§ Work to complete: Extract exactly and only the lines from the one containing "Outstanding Instruments (millions), 14: 2.5" through the end of the entries below. Pictures should not appear in the copy.

§ Dataset:
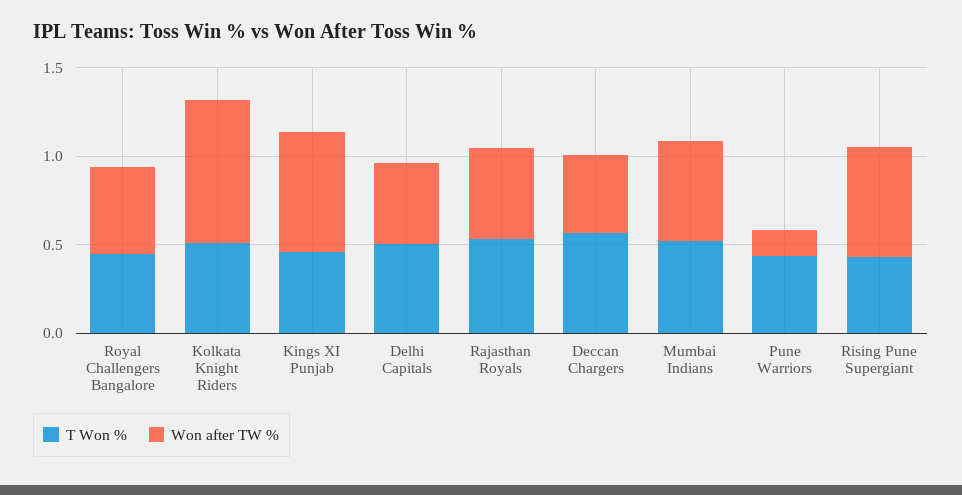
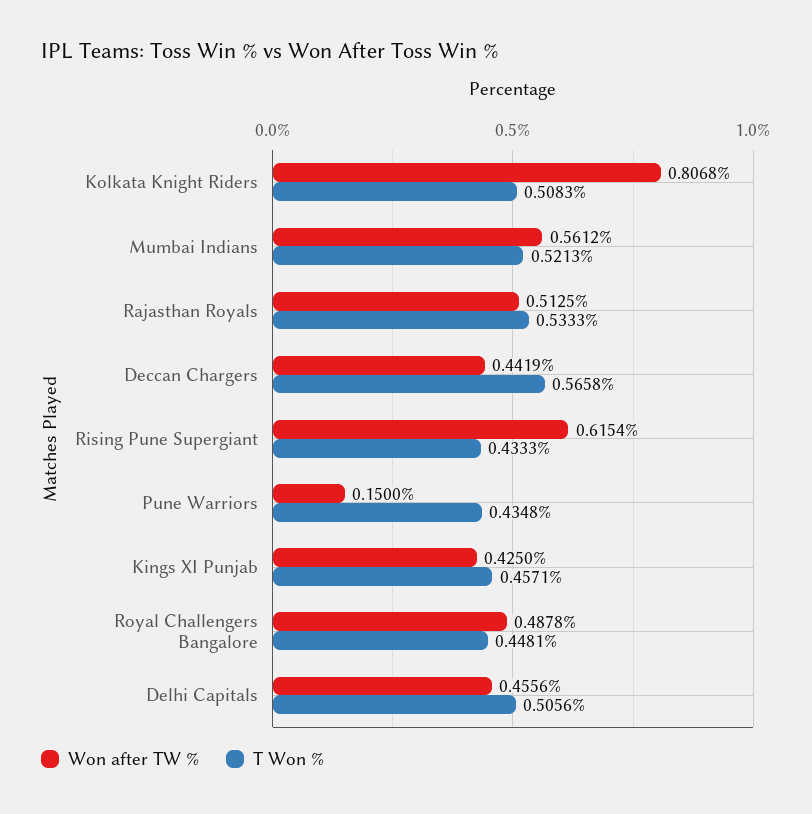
Won after TW %, Kings XI Punjab: 0.7 -> 0.425

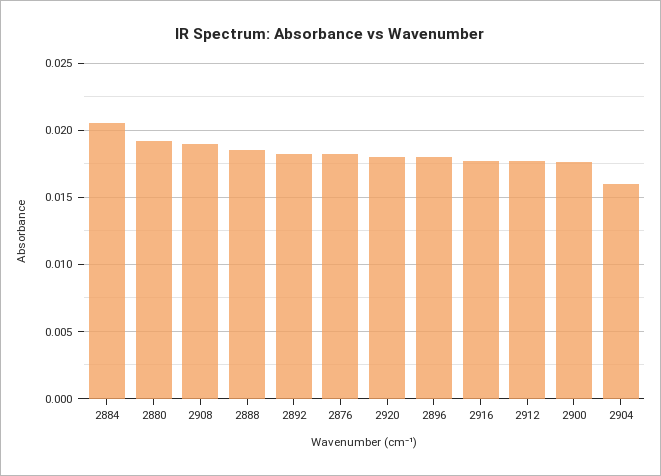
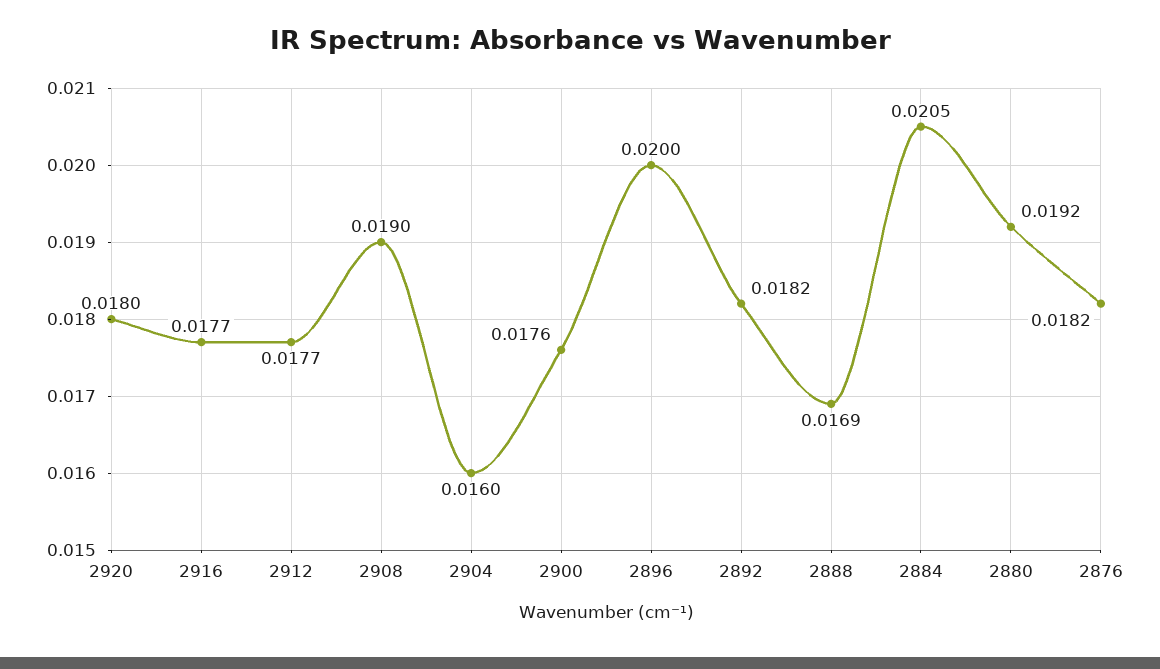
2888: 0.0185 -> 0.0169
2896: 0.018 -> 0.02

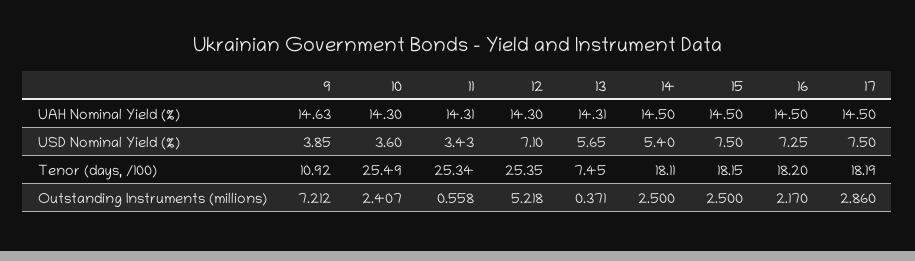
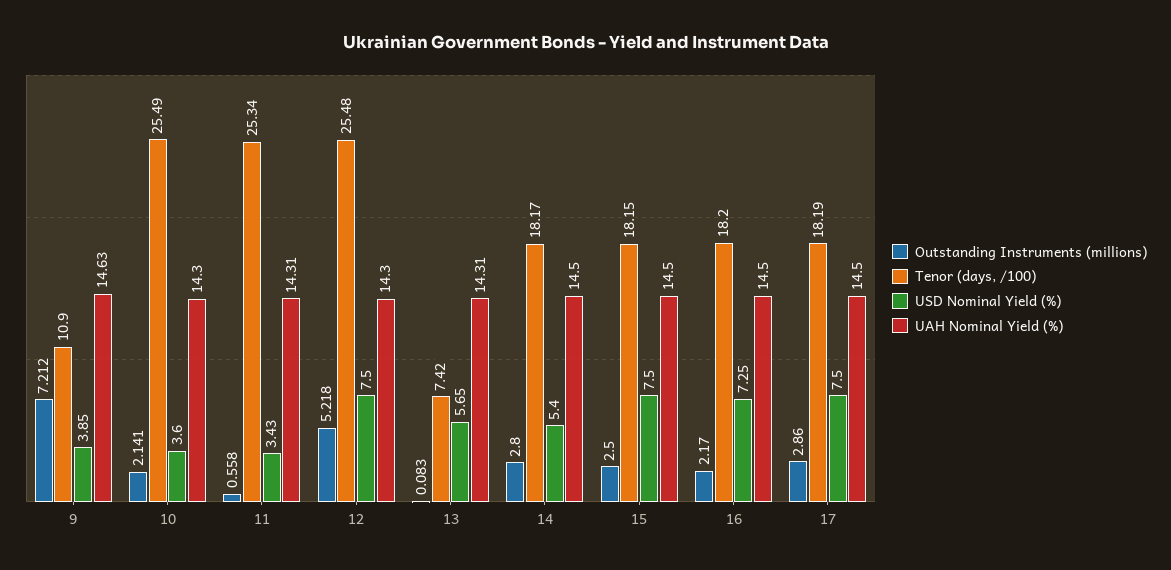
USD Nominal Yield (%), 12: 7.1 -> 7.5
Tenor (days, /100), 9: 10.92 -> 10.9
Tenor (days, /100), 12: 25.35 -> 25.48
Tenor (days, /100), 13: 7.45 -> 7.42
Tenor (days, /100), 14: 18.11 -> 18.17
Outstanding Instruments (millions), 10: 2.407 -> 2.141
Outstanding Instruments (millions), 13: 0.371 -> 0.083
Outstanding Instruments (millions), 14: 2.5 -> 2.8

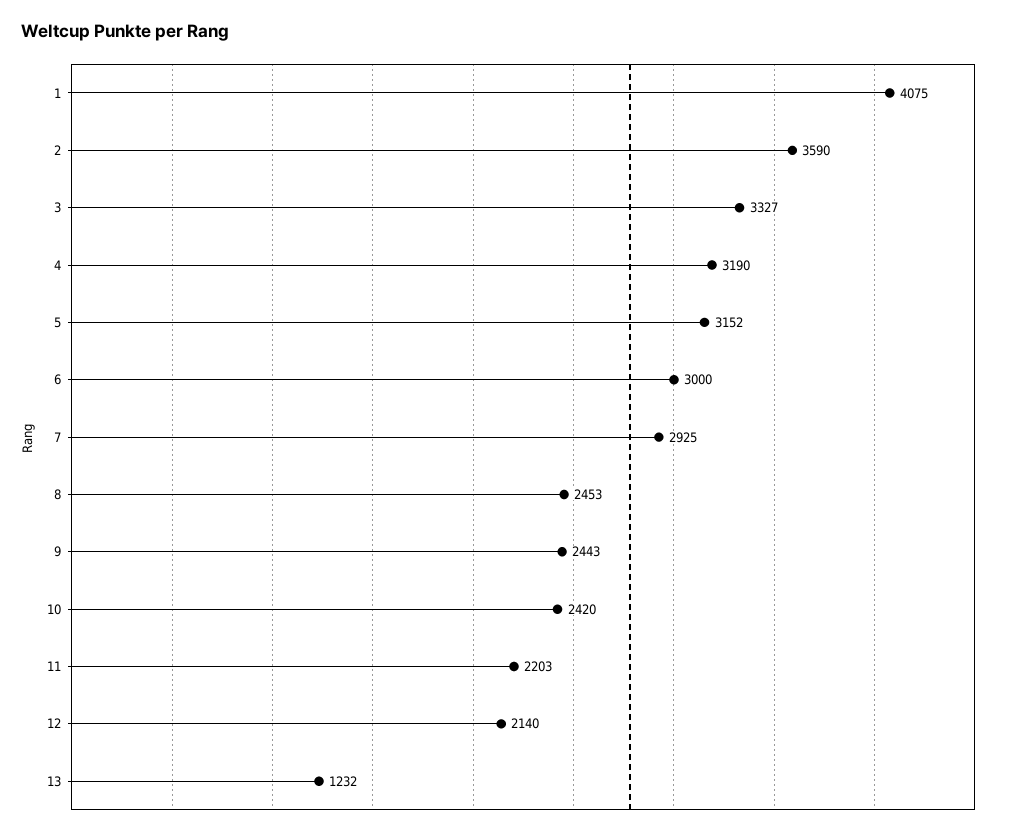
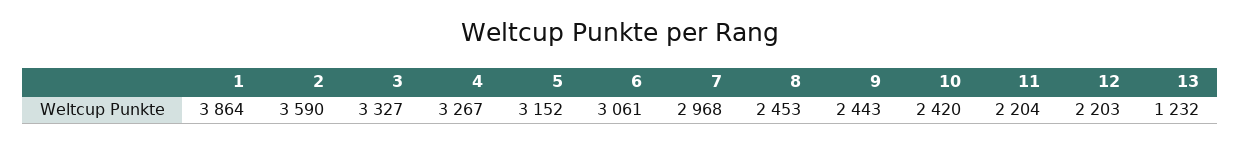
1: 4075 -> 3864
4: 3190 -> 3267
6: 3000 -> 3061
7: 2925 -> 2968
11: 2203 -> 2204
12: 2140 -> 2203

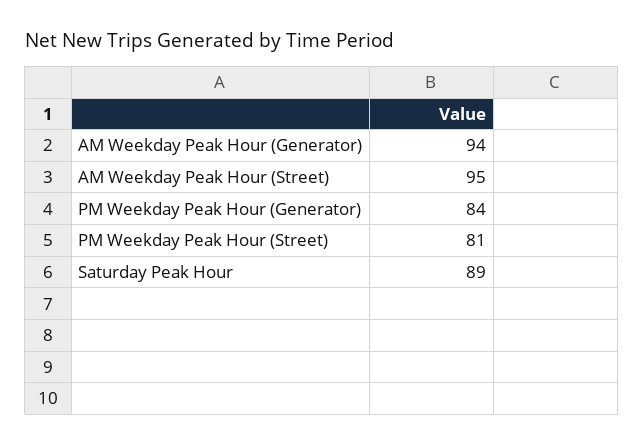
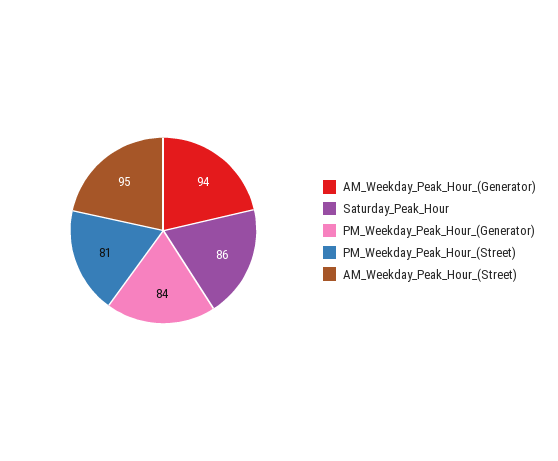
Saturday Peak Hour: 89 -> 86

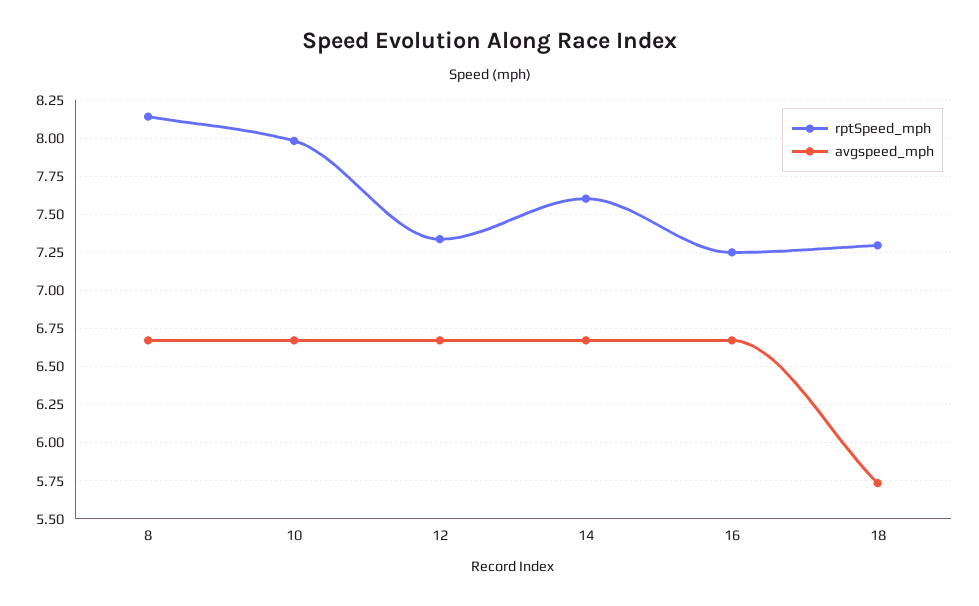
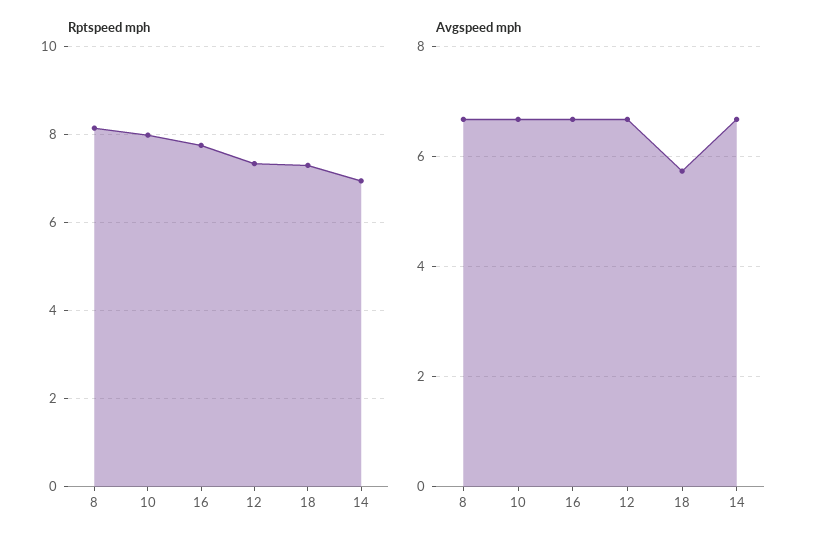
rptSpeed_mph, 14: 7.6 -> 7
rptSpeed_mph, 16: 7.25 -> 7.8

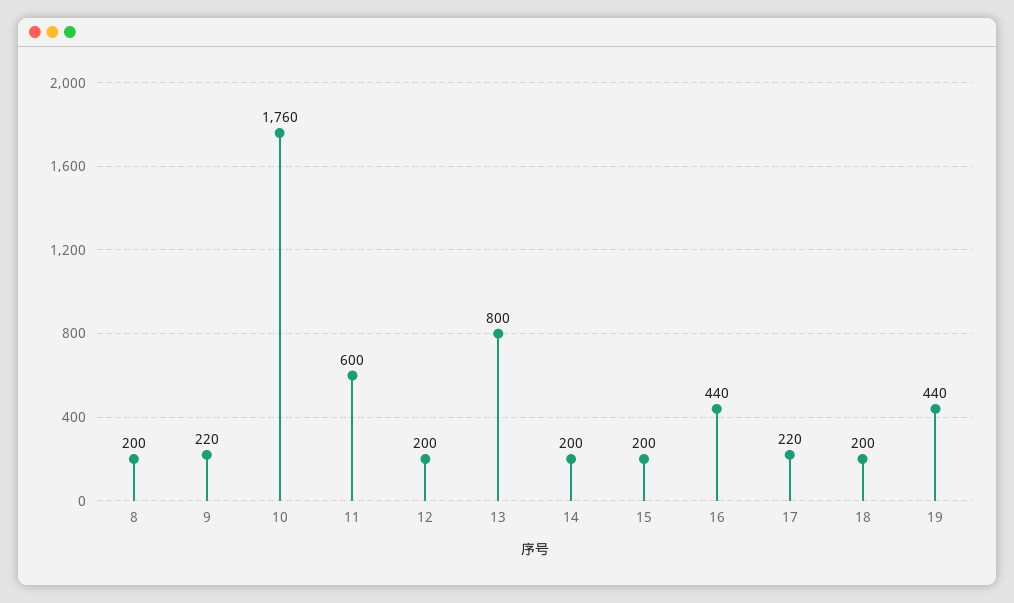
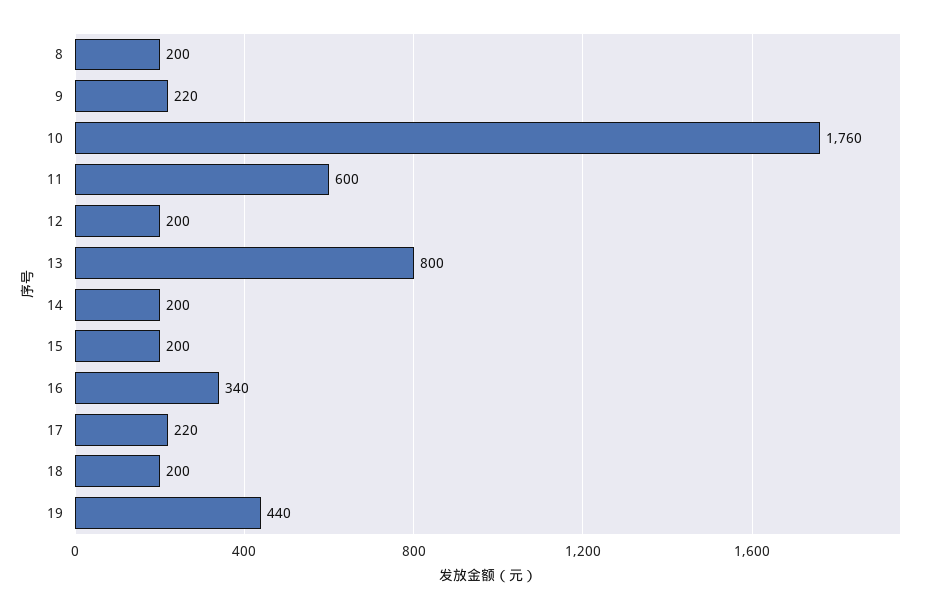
16: 440 -> 340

§ Solution to this exercise:
Outstanding Instruments (millions), 14: 2.5 -> 2.8

1: 4075 -> 3864
4: 3190 -> 3267
6: 3000 -> 3061
7: 2925 -> 2968
11: 2203 -> 2204
12: 2140 -> 2203

Saturday Peak Hour: 89 -> 86

rptSpeed_mph, 14: 7.6 -> 7
rptSpeed_mph, 16: 7.25 -> 7.8

16: 440 -> 340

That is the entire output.